● **Exercise prompt**:
Go through the items below and copy out every line that contains the word "airport".

● **Given entries**:

┏━━

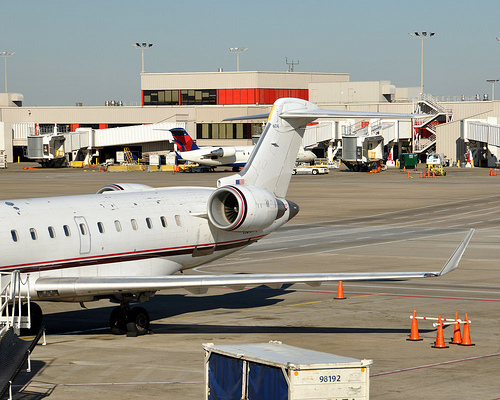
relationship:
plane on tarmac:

┗━━
┏━━

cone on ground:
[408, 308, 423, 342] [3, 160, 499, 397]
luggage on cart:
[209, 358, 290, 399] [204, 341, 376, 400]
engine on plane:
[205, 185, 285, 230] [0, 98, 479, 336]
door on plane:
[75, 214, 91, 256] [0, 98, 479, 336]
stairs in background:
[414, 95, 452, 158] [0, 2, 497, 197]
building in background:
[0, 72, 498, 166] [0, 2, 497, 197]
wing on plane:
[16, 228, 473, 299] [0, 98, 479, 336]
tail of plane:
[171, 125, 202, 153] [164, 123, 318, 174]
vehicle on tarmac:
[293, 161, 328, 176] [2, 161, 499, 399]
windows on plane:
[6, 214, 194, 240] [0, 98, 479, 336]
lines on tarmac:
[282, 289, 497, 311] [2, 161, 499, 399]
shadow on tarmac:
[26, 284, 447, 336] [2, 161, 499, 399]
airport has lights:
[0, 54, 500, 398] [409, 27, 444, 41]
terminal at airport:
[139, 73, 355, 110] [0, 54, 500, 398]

┗━━

● **Right answer**:
airport has lights:
terminal at airport:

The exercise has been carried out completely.